The French call the experience frisson, which translates directly to aesthetic chills--you might call it goosebumps. Regardless of the name, if you experience a chilling sensation while listening to music, chances are you may be a more emotional person than the next listener. Perhaps this seems like an obvious conclusion, but a recent study indicates that this may be true from a deeper biological level than you know.
Findings from Matthew Sachs, PhD, student at the University of Southern California, suggest that your aesthetic response to music is reflective of the connectivity of your brain. Sachs details that if you get goosebumps while listening to music, you possess, "a higher volume of fibers that connects [your] auditory cortex to the areas associated with emotional processing." Simply put, the appearance of goosebumps on your skin also reveals your ability to get in touch with how you feel, which may involve a wider range of emotions than most.

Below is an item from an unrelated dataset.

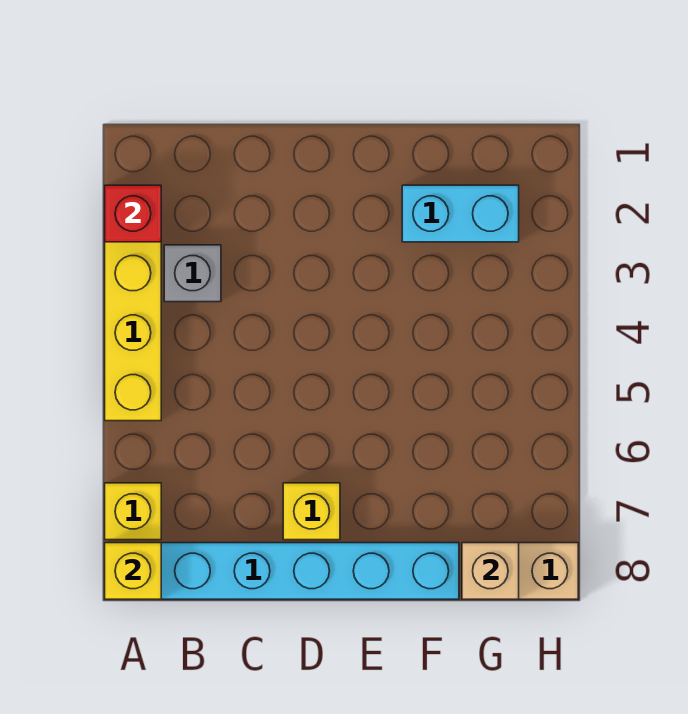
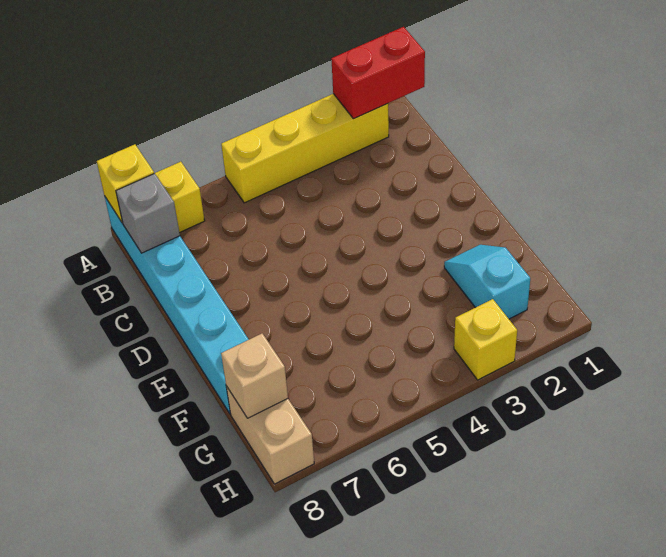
red 1x1 brick [105,185,161,242] -> red 1x2 brick [331,27,425,119]
grey 1x1 brick [164,245,221,302] -> grey 1x1 brick moved to [116,173,180,253]
yellow 1x1 brick [283,483,340,540] -> yellow 1x1 brick moved to [454,299,517,380]
cyan 1x2 brick [402,185,519,242] -> cyan 1x2 slope [444,245,530,319]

In an interview with Quartz, Sachs also divulges his belief in music's untapped therapeutic potential. Not only can music be used to regulate emotions--many of us, for example, put on a song in order to feel a certain way or accommodate a certain mood--but these findings show that perhaps music can play a deeper role in therapeutic situations. "You could use music with a therapist to explore feelings," says Sachs, who hopes to have an impact on treating manic-depressive disorders.

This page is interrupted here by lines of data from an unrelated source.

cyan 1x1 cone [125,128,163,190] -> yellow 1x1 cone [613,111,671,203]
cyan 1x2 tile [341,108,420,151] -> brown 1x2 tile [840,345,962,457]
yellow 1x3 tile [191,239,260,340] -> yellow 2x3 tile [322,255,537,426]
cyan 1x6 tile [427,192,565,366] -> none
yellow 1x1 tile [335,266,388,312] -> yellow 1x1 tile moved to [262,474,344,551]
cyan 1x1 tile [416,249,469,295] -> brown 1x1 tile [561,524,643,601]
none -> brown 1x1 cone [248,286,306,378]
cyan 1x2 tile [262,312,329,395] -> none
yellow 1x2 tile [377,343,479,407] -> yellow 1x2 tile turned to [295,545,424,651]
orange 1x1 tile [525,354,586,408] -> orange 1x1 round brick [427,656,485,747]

This isn't the first time researchers have analyzed what physiological reactions like goosebumps mean for listeners. One study shows that listeners who experienced frisson while listening to music also scored high for a personality trait known as "openness to experience," which typically indicates active imaginations, appreciation of beauty and nature, and a love of variety and experiences in life.
Looks like goosebumps really mean a lot more than we would initially think.
If you are wondering which song specifically can help you figure out if you are a living, breathing, and feeling human, just look for any song that gives you chills up your spine and goosebumps on your skin. Finding this song, of course, may require some exploring--luckily for you, findings in the journal, Psychology of Music, indicate that "those who intellectually immerse themselves in music" may experience goosebumps more often and much more intensely than others.